Their stopping point was "Microsoft doesn't provide it in Visual Studio, we can't do it.". So far in seeing Microsoft based developers in the real world, that is not the exception.
So as the author said, if you want a 1.6oz burger, the McDonalds kitchen is perfect, and you can churn them out all day. If you want the 1.7oz burger cut square, with garnish and a crinkle cut pickle instead of a sad limp excuse for a steamed pickled cucumber, you'd better find someone who isn't primarily focused on doing the predominant MS methods.
There are perfectly good .NET developers out there, who don't use the crutches of the common tools, but they are rare. There are people who depend on crutches of their languages though.

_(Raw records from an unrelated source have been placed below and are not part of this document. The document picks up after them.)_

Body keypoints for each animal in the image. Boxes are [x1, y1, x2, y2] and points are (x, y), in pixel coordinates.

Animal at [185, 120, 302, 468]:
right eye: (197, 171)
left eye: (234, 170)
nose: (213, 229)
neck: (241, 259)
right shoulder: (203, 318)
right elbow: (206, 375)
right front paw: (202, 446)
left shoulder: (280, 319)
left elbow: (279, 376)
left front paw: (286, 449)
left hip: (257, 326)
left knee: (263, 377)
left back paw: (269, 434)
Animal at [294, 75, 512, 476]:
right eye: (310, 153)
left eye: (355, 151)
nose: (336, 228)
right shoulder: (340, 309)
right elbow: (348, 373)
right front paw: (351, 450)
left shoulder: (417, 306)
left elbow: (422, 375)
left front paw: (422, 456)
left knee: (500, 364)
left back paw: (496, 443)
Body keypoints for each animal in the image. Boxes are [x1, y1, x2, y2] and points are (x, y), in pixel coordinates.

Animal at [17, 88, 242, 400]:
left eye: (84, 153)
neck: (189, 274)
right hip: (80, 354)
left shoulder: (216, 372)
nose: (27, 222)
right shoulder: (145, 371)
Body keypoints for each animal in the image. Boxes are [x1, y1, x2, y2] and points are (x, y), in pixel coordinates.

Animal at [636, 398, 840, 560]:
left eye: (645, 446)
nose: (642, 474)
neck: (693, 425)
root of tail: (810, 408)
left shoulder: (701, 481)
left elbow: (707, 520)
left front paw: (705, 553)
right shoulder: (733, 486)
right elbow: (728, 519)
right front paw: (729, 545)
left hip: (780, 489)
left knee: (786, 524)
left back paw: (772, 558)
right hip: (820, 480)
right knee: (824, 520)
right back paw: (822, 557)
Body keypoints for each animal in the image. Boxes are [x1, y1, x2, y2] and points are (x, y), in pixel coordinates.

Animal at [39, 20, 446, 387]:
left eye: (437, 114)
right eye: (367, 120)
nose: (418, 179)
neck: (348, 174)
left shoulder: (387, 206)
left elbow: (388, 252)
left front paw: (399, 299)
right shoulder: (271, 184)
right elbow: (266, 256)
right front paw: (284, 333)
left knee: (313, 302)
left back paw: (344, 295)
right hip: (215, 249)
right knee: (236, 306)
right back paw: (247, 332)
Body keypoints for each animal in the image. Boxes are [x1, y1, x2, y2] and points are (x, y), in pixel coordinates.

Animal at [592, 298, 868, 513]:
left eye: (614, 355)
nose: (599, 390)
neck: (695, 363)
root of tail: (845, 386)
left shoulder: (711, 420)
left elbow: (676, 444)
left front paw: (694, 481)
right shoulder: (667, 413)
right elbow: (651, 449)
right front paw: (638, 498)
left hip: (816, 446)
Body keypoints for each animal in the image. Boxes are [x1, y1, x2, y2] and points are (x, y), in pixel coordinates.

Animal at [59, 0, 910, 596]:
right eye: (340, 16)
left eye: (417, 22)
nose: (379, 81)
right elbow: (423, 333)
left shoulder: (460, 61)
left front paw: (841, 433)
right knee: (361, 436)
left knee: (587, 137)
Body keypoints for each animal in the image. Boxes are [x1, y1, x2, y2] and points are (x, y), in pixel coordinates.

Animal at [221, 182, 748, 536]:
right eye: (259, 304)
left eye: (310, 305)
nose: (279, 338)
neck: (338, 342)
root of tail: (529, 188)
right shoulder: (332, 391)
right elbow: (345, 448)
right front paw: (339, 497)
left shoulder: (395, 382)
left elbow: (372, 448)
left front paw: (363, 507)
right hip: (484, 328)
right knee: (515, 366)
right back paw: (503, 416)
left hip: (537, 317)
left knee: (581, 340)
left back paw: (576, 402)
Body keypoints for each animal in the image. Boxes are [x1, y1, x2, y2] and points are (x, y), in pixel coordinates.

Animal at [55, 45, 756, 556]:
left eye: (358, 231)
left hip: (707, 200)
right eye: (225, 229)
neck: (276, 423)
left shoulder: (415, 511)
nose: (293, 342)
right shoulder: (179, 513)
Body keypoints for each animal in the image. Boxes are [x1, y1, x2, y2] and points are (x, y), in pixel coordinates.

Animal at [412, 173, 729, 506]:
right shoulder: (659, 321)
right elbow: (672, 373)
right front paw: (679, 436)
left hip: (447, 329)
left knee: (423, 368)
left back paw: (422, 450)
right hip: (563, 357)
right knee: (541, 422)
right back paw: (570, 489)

I've seen "PHP Programmers" who are webmasters as long as you use a template for a common CMS. Ask them to write "Hello World", and they're lost.
I asked an ASP person to write me a simple "open a file, write some arbitrary string, and close the file". Two hours and 50 lines of code later, it was done. The mention of file locking just got a blank stare. I just said "forget it".
Serious? Seriousness is well above my pay grade.